Strophanthus thollonii

Scientific classification
- Kingdom: Plantae
- Clade: Tracheophytes
- Clade: Angiosperms
- Clade: Eudicots
- Clade: Asterids
- Order: Gentianales
- Family: Apocynaceae
- Genus: Strophanthus
- Species: S. thollonii
- Binomial name: Strophanthus thollonii Franch.
- Synonyms: Strophanthus pierreanus De Wild.;

= Strophanthus thollonii =

- Genus: Strophanthus
- Species: thollonii
- Authority: Franch.
- Synonyms: Strophanthus pierreanus De Wild.

Species of plant

Strophanthus thollonii, or Thollon's strophanthus, is a plant in the dogbane family Apocynaceae.

==Description==
Strophanthus thollonii grows as an evergreen liana up to 20 m long, with a stem diameter up to 5 cm.
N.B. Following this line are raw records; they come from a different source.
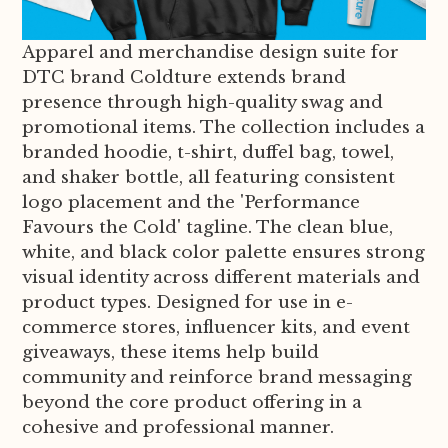
Apparel and merchandise design suite for
DTC brand Coldture extends brand
presence through high-quality swag and
promotional items. The collection includes a
branded hoodie, t-shirt, duffel bag, towel,
and shaker bottle, all featuring consistent
logo placement and the 'Performance
Favours the Cold' tagline. The clean blue,
white, and black color palette ensures strong
visual identity across different materials and
product types. Designed for use in e-
commerce stores, influencer kits, and event
giveaways, these items help build
community and reinforce brand messaging
beyond the core product offering in a
cohesive and professional manner.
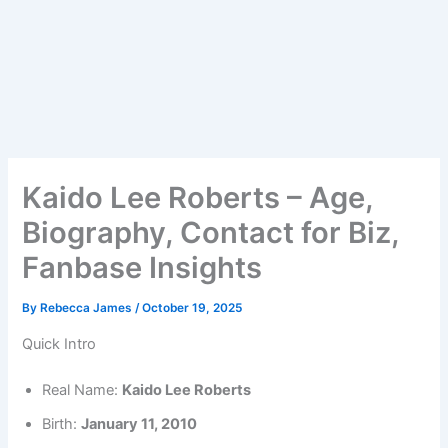
Kaido Lee Roberts – Age,
Biography, Contact for Biz,
Fanbase Insights
By
Rebecca James
/
October 19, 2025
Quick Intro
Real Name:
Kaido Lee Roberts
Birth:
January 11, 2010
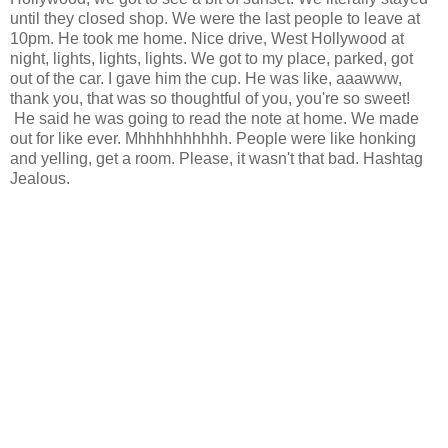
until they closed shop. We were the last people to leave at
10pm. He took me home. Nice drive, West Hollywood at
night, lights, lights, lights. We got to my place, parked, got
out of the car. I gave him the cup. He was like, aaawww,
thank you, that was so thoughtful of you, you're so sweet!
He said he was going to read the note at home. We made
out for like ever. Mhhhhhhhhhh. People were like honking
and yelling, get a room. Please, it wasn't that bad. Hashtag
Jealous.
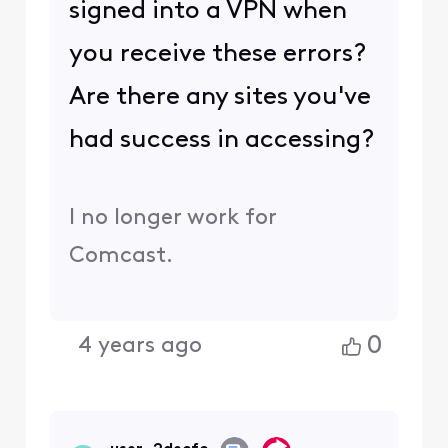
with similar questions may benefit from
the conversation.
Was your question answered? Please
mark as Best Answer.
0
4 years ago
user_2decfc
U
Visitor
•
8
Messages
I have done that. Same
issue.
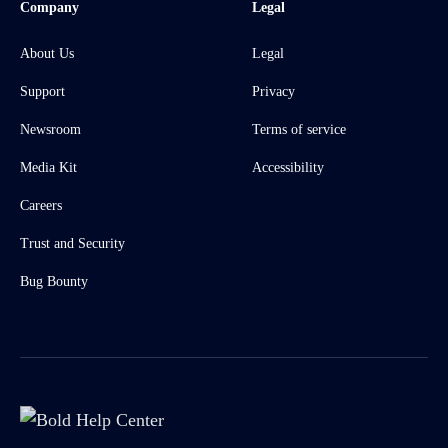
Company
Legal
About Us
Legal
Support
Privacy
Newsroom
Terms of service
Media Kit
Accessibility
Careers
Trust and Security
Bug Bounty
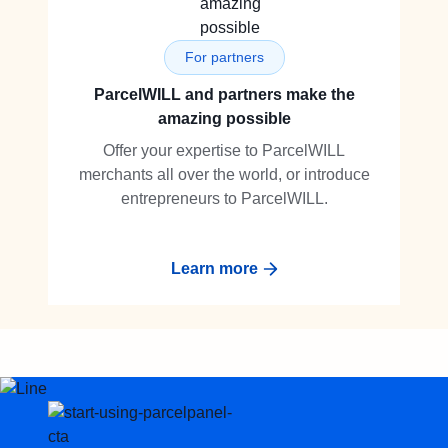
For partners
ParcelWILL and partners make the
amazing possible
Offer your expertise to ParcelWILL
merchants all over the world, or introduce
entrepreneurs to ParcelWILL.
Learn more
Its fragrant flowers feature a white turning yellow, pink and purple corolla, white and red or purple-streaked on the inside. The plant has been used as arrow poison.

==Distribution and habitat==
Strophanthus thollonii is native to Ivory Coast, Nigeria, Cameroon and Gabon. Its habitat is forest riverbanks from sea level to 300 m altitude.